Texto del ejercicio:
Molière: un dramaturgo contra el doble discurso
En la cartelera porteña figuran hoy dos obras de Molière: El misántropo y El avaro. Hace poco bajó de cartel Tartufo, en la versión de Roberto Cossa. Se ensaya en el San Martín Las mujeres sabias (1672), como el primer estreno de la temporada, dirigida por Willy Landín. De vez en cuando, reaparece la divertidísima Anfitrión, o El burgués gentilhombre, o las maravillosas Travesuras de Scapin. Tan sólo Shakespeare le disputa en Buenos Aires a su colega francés esta preferencia, y sabemos que lo mismo sucede con el cada día más pujante y calificado teatro del interior.
Es evidente que el público argentino encuentra en Molière -a tres siglos y medio de distancia- un vehículo adecuado para expresar sus preocupaciones, sus cóleras, sus desconciertos; también, sus aspiraciones y hasta sus nostalgias. En las tres primeras obras citadas al comienzo de la columna, el incisivo análisis psicológico de los protagonistas, característico del dramaturgo, destaca algo que entre nosotros se ha hecho cotidiano, casi folklórico: el doble discurso. Tartufo, en la pieza que lleva su nombre, y Harpagón, protagonista de El avaro, son maestros en la materia: ambos procuran convencer a los demás de su honestidad (para también, de paso, convencerse a sí mismos) mediante complejas elaboraciones verbales. En este sentido, el avaro es, hasta cierto punto, menos culpable que el hipócrita, porque su afecto por el dinero tiene algo de instinto animal, en tanto que el otro es puro cálculo mezquino.

Instrucciones:
Extrae del artículo sobre Molière el fragmento que va de "Molière: un dramaturgo" a "teatro del interior.", sin cambiar ni una palabra.

Datos proporcionados:
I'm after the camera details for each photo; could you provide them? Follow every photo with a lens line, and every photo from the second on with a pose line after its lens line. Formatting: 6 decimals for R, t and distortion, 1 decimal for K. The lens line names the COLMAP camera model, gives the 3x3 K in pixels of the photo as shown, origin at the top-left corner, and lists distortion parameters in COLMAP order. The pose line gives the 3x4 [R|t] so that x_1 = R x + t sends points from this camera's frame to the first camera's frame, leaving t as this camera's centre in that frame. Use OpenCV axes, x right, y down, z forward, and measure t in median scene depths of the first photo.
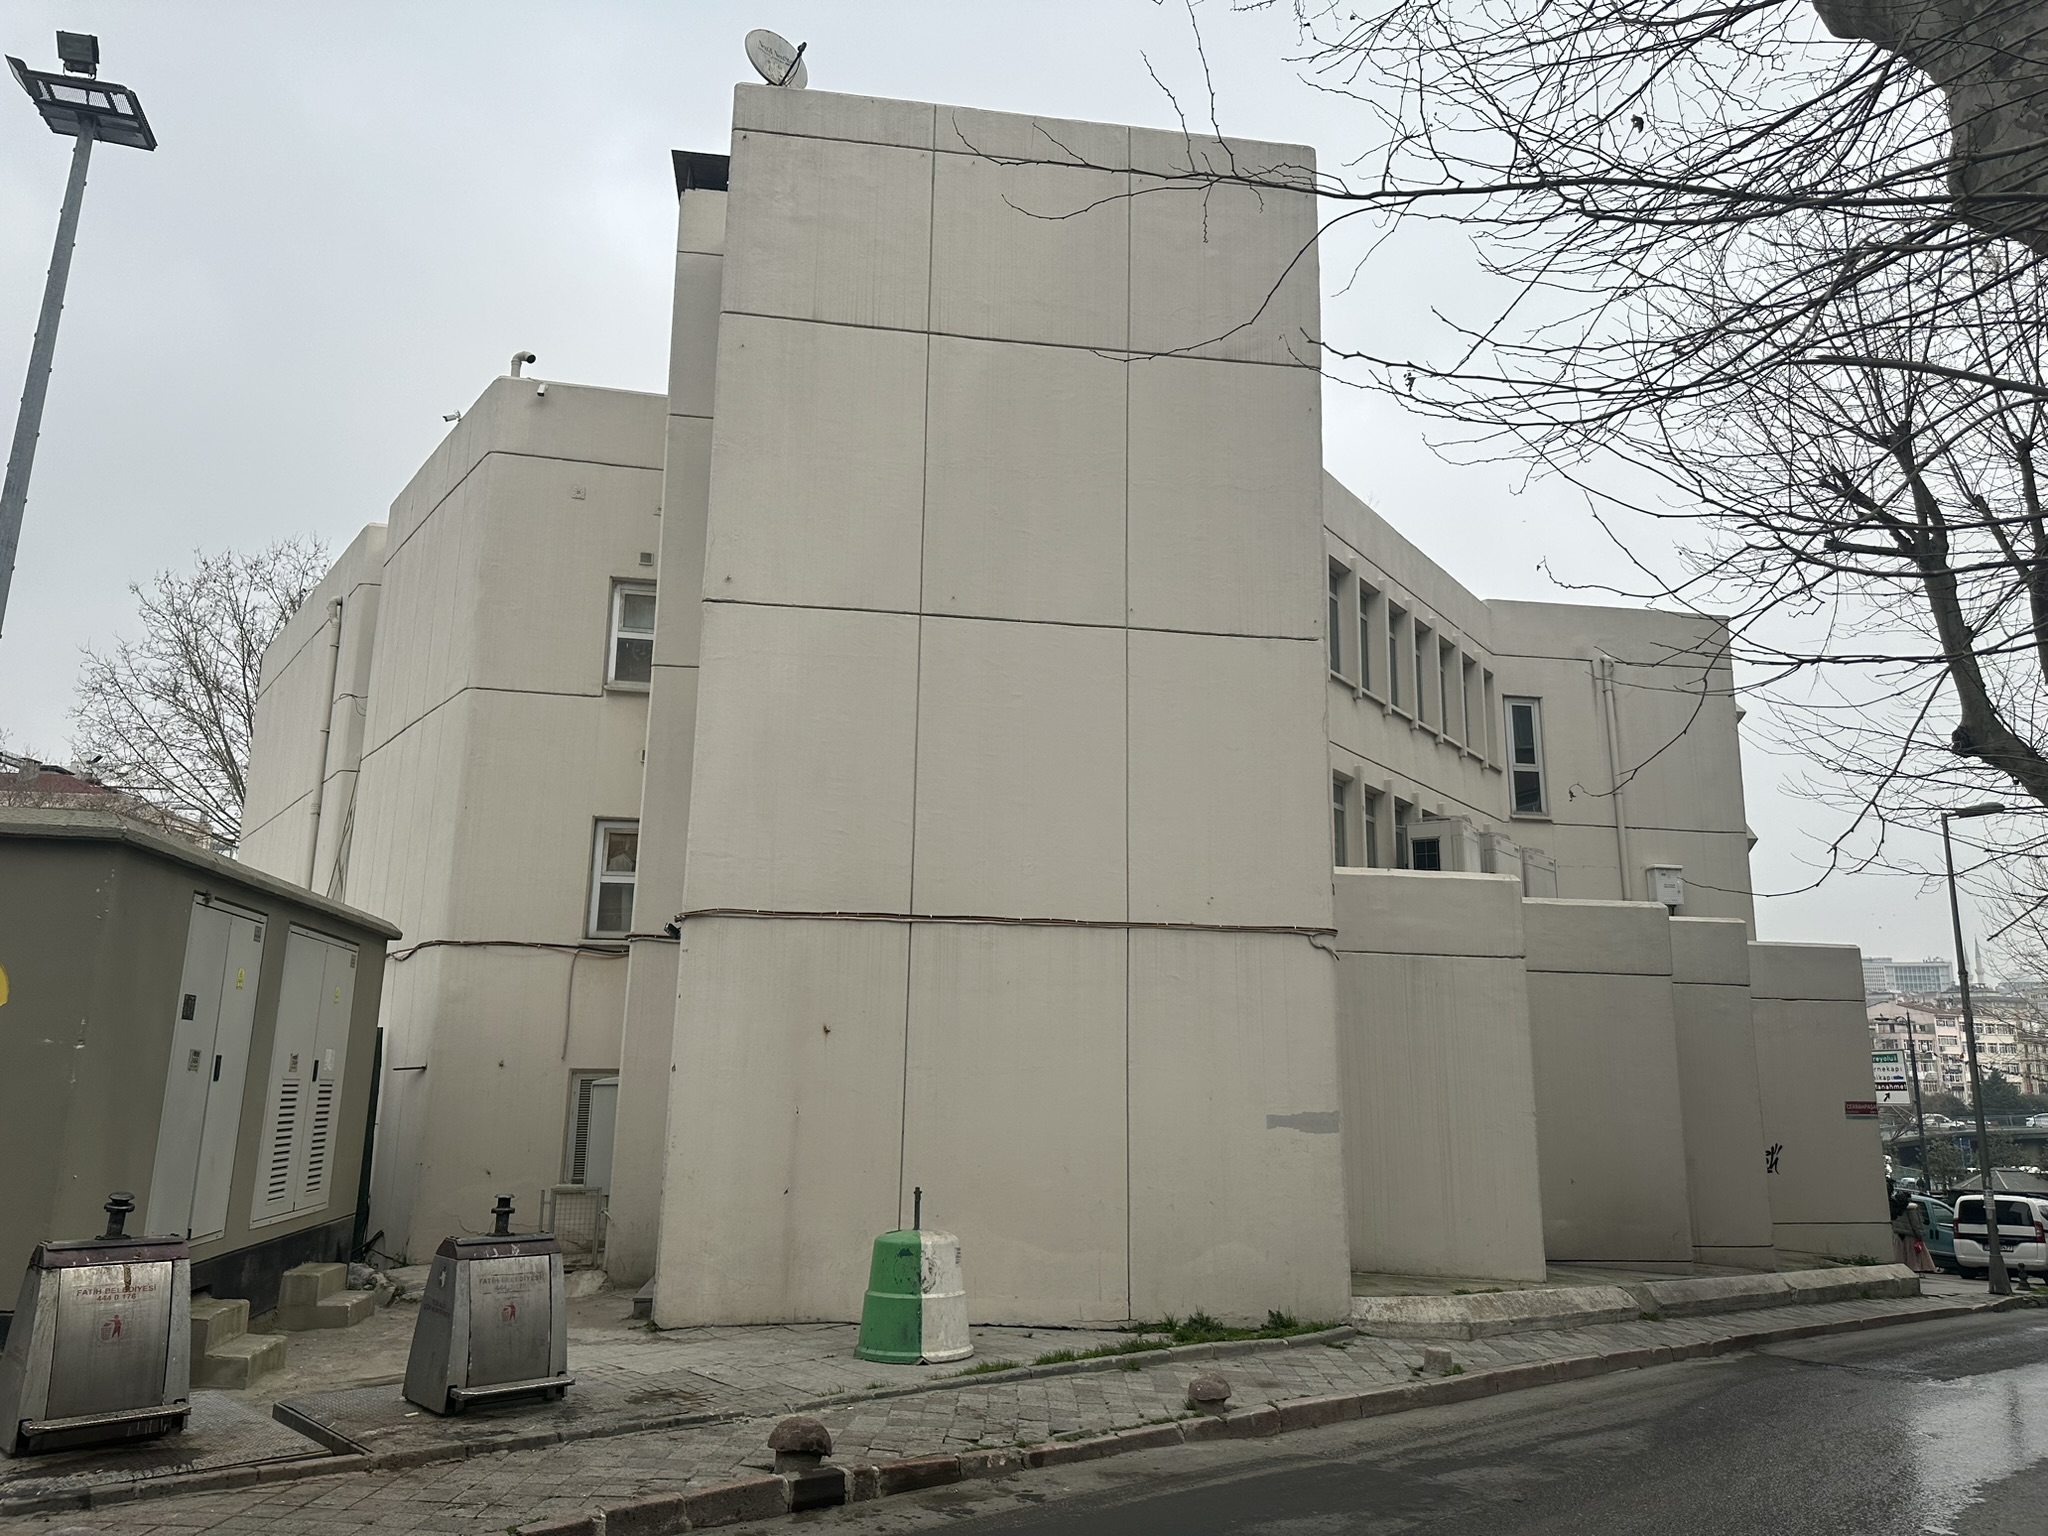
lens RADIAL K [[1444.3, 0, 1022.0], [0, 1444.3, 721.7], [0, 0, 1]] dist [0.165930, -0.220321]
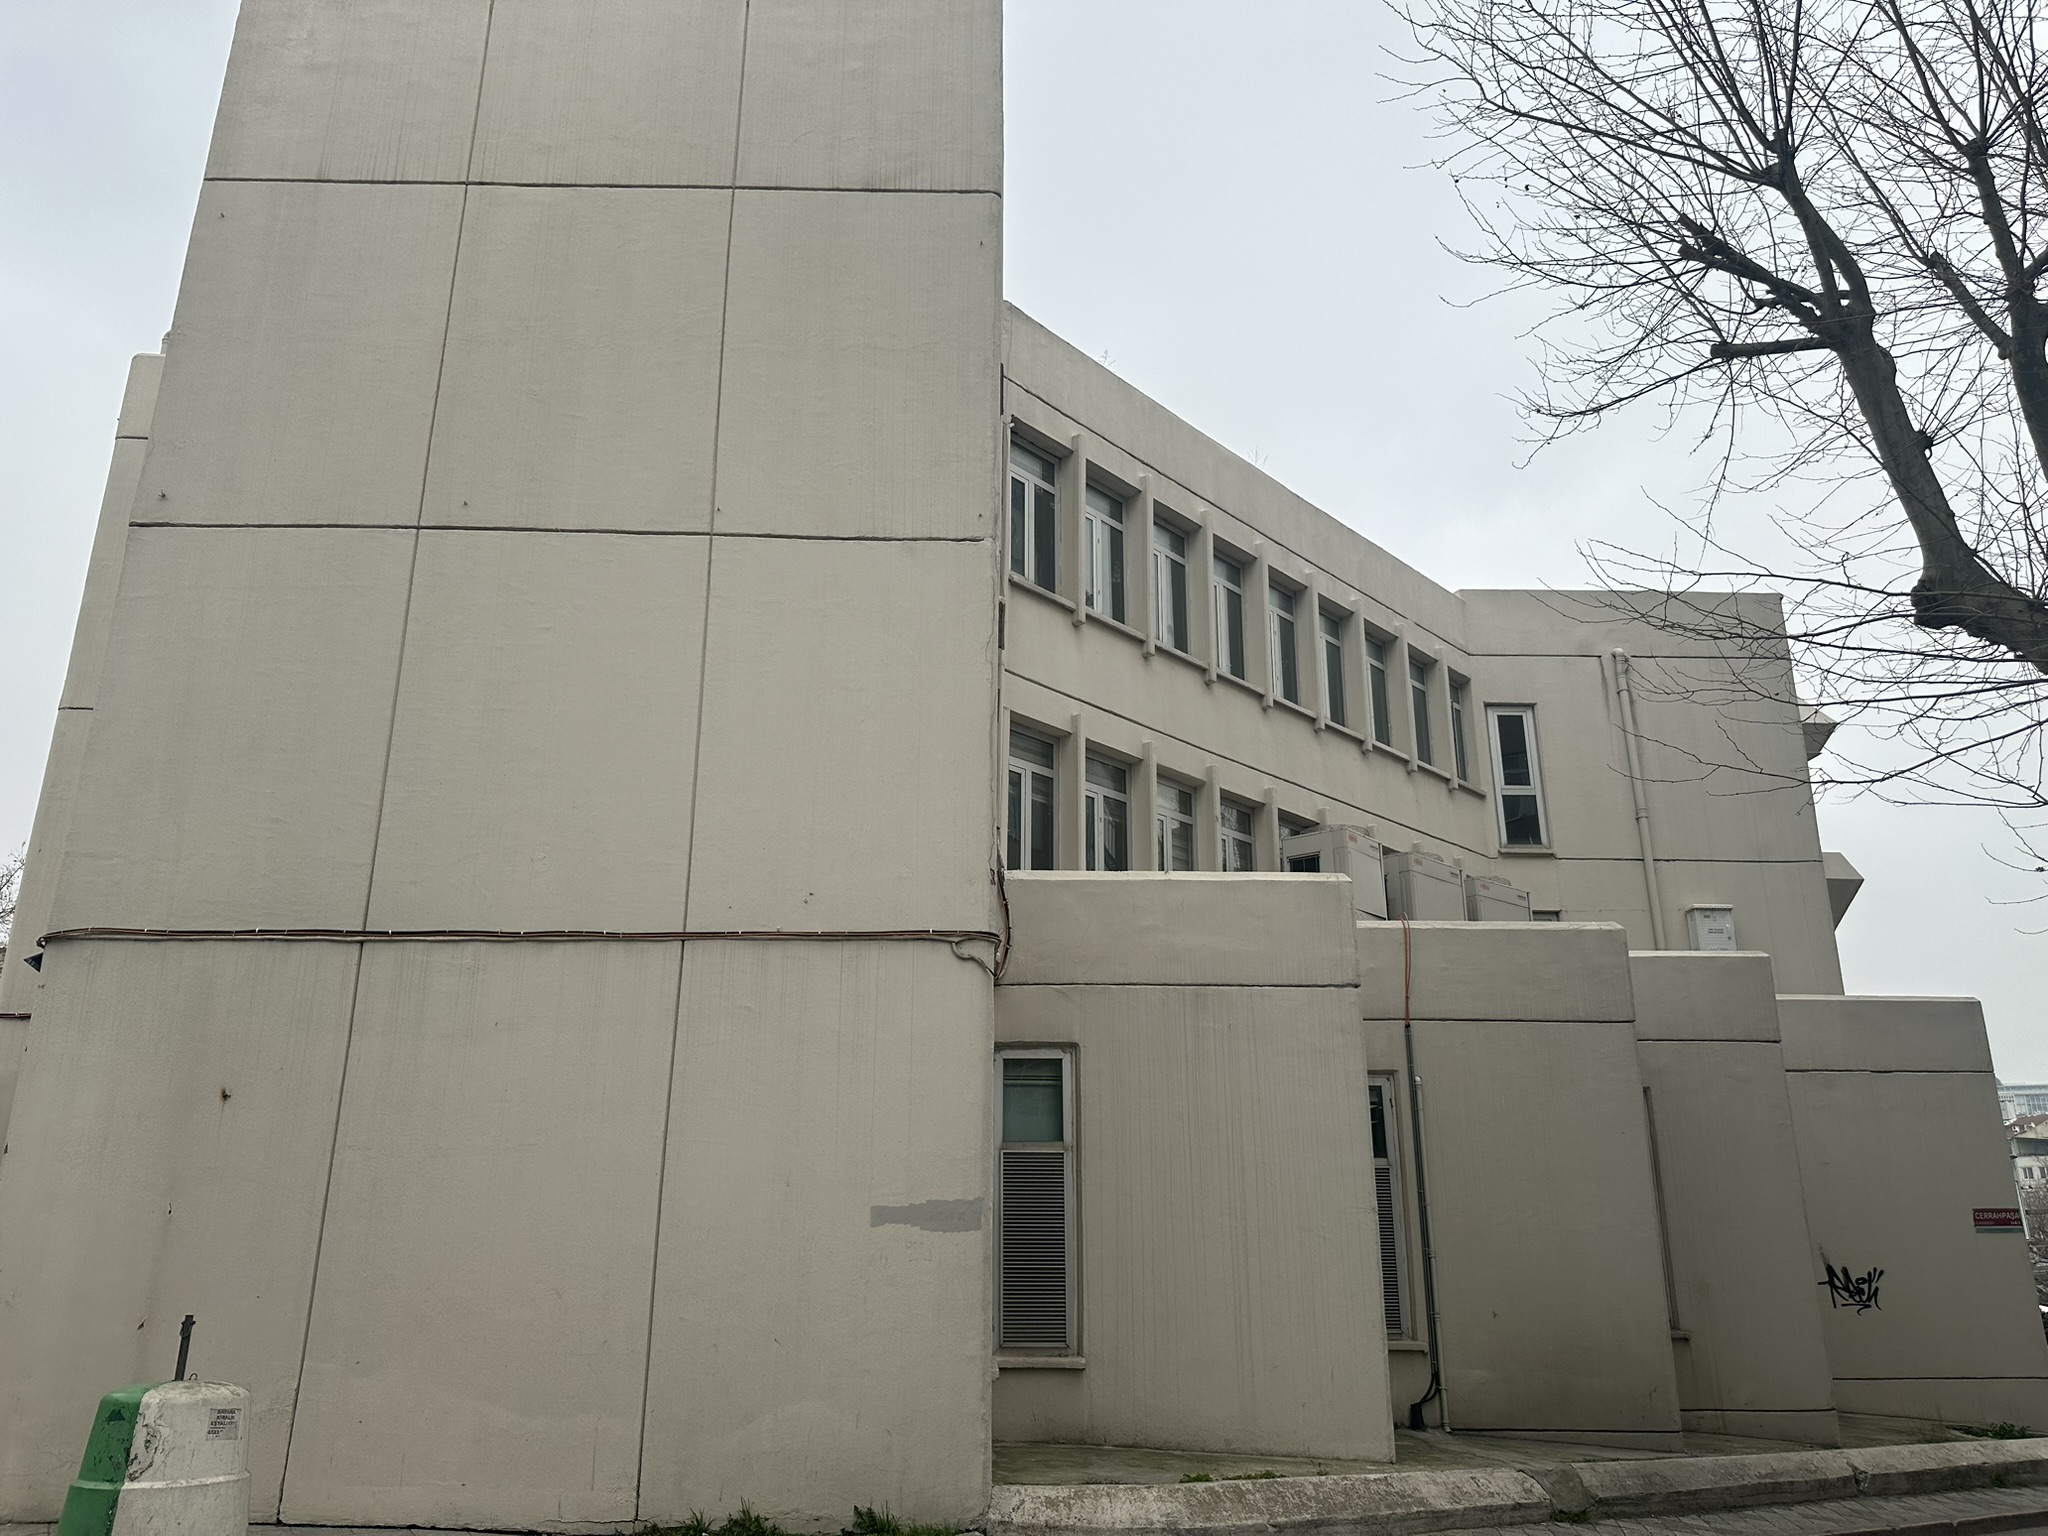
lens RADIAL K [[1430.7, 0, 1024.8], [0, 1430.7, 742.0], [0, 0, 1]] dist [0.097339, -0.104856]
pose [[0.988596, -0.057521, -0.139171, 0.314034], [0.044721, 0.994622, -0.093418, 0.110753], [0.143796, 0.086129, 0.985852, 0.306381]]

==

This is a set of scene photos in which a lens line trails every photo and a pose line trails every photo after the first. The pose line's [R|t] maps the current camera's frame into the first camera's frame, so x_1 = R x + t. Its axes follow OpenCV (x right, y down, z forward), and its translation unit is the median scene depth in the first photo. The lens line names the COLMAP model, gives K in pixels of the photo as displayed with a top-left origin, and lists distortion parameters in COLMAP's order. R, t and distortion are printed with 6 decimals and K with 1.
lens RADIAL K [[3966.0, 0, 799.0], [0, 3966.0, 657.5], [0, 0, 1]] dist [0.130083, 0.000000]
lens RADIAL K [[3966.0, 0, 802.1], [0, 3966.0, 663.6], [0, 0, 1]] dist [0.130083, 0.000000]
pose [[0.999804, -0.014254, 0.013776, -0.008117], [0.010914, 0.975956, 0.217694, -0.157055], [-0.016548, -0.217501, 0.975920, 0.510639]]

Tu respuesta:
Molière: un dramaturgo contra el doble discurso
En la cartelera porteña figuran hoy dos obras de Molière: El misántropo y El avaro. Hace poco bajó de cartel Tartufo, en la versión de Roberto Cossa. Se ensaya en el San Martín Las mujeres sabias (1672), como el primer estreno de la temporada, dirigida por Willy Landín. De vez en cuando, reaparece la divertidísima Anfitrión, o El burgués gentilhombre, o las maravillosas Travesuras de Scapin. Tan sólo Shakespeare le disputa en Buenos Aires a su colega francés esta preferencia, y sabemos que lo mismo sucede con el cada día más pujante y calificado teatro del interior.